Extracted text >>
⟨
As Judge Moore wrote:

Based on the most recent stay [in Evans v. Herbert], it appears to the Court that it may well be that a message is being sent by the Supreme Court. But this Court is not some modern day haruspex skilled in the art of divination. This Court cannot – and, more importantly, it will not – tell the people of Colorado that the access to this or any other fundamental right will be delayed because it “thinks” or “perceives” the subtle – or not so subtle – content of a message not directed to this case. The rule of law demands more.

For further analysis of the problem on stays in the same-sex marriage litigation, take a look at LawProf Nancy Leong's great discussion of the stay factors and how they apply in same-sex marriage litigation.

July 23, 2014 in Fourteenth Amendment, Fundamental Rights, Opinion Analysis, Sexual Orientation, Supreme Court (US) | Permalink | Comments (0) | TrackBack (0)

Friday, July 18, 2014

Tenth Circuit on the Oklahoma Same-Sex Marriage Ban

What does the Tenth Circuit Court of Appeals panel decide in its 106 page divided opinions in Bishop v. Smith?  It's complicated.  

But essentially the Tenth Circuit affirms the district judge's opinion finding the Oklahoma ban on same-sex marriage unconstitutional and extends to Oklahoma its own ruling in Kitchen v. Herbert (by this same panel) from a few weeks ago finding Utah's same-sex marriage prohibition unconstitutional.

Screen Shot 2014-07-18 at 2.04.37 PMThe complications are caused in part by the procedural posture of the case.   For the majority opinion, authored Judge Carlos Lucero, and joined by Judge Jerome Holmes (as was Herbert v. Kitchen),  the major issue was the standing of the plaintiffs, specifically on the "redressability" prong of standing.  Recall that Oklahoma has both a constitutional amendment and a statute limiting marriage to "a man and a woman" and that the Oklahoma constitutional amendment not only prohibits same-sex marriage but prohibits its recognition even if valid in another state.
⟩
Assignment 1 >> In the blog post on same-sex marriage litigation, who wrote the majority opinion in Bishop v. Smith?
Assignment 2 >> Continue the blog post on the Tenth Circuit's Oklahoma same-sex marriage ruling from its last sentence.

Dataset records >>
⟨
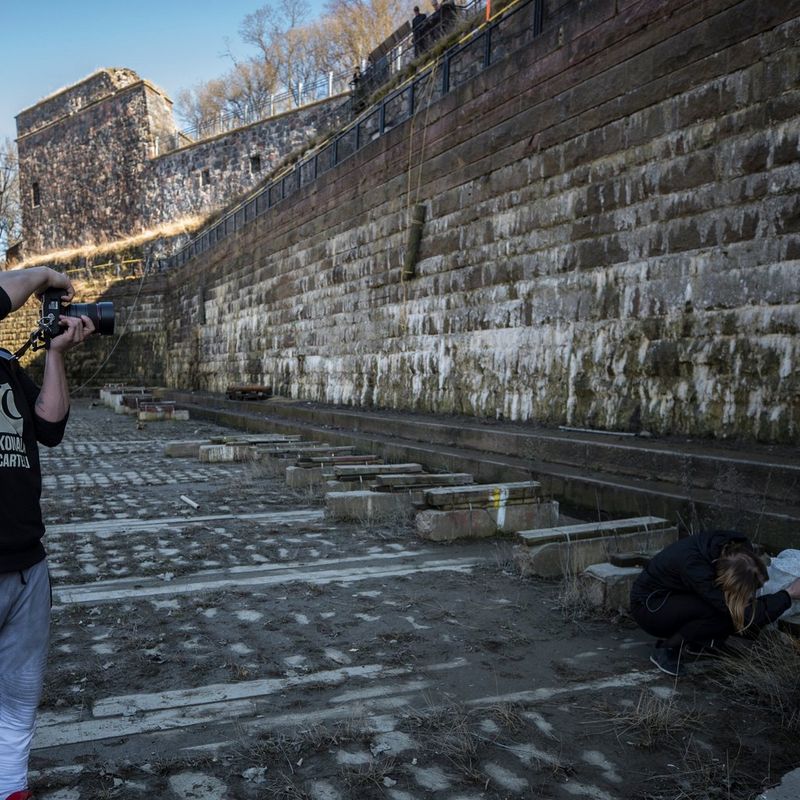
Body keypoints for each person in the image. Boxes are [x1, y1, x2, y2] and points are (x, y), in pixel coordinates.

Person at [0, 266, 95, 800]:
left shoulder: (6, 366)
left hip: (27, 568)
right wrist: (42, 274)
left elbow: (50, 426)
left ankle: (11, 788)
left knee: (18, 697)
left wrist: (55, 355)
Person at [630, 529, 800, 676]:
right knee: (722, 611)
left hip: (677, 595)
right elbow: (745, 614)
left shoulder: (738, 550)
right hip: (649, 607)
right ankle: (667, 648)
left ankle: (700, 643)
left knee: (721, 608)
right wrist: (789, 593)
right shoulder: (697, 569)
⟩
⟨
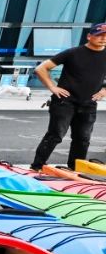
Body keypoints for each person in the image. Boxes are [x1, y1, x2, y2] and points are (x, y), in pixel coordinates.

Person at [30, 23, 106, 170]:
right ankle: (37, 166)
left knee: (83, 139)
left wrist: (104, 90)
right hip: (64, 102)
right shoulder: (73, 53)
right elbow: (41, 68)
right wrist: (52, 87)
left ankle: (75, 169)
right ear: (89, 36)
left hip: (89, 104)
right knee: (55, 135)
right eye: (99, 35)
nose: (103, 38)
⟩
Output 1 >> Judge Carlos Lucero

Output 2 >>
The plaintiffs, in a lawsuit filed in 2004 soon after the state constitutional amendment was adopted, challenged only the state constitutional amendment but not the statute. 

Affirming the district judge, the Tenth Circuit held plaintiffs nevertheless had standing because "the statutory prohibitions are subsumed in the challenged constitutional provision, an injunction against the latter’s enforcement will redress the claimed injury."  However, again affirming the district judge, the plaintiffs did not have standing to challenge the "recognition" portion of the constitutional amendment because the defendant - - - the clerk of court - - - could not redress the non-recognition injury. 

This problem as to the non-recognition of marriage claim is further complicated by the fact that the Tenth Circuit, in considering a dismissal of the Governor and Attorney General as defendants who could redress the injury stated - - - or seemed to state?  - - - that the Clerk of the Court was the correct defendant.  Thus, under a "law of the case" argument, the courts should be bound by that determination.  The Tenth Circuit panel decided it was not bound, in part because of the "new evidence" of an affidavit by the Court Clerk describing her duties.  It also rejected a nonseverability of the recognition and nonrecognition portions of the provision, finding that because it had not been made earlier it was waived. 

As to the merits, the majority held that it was governed by its ruling in Kitchen v. Herbert, although facts and arguments differed "in some respects," the "core holdings are not affected by those differences."  The panel majority did discuss two additional arguments: a Baker v. Nelson argument that lower courts were not free to consider doctrinal developments and the addition of a government interest that "children have an interest in being raised by their biological parents."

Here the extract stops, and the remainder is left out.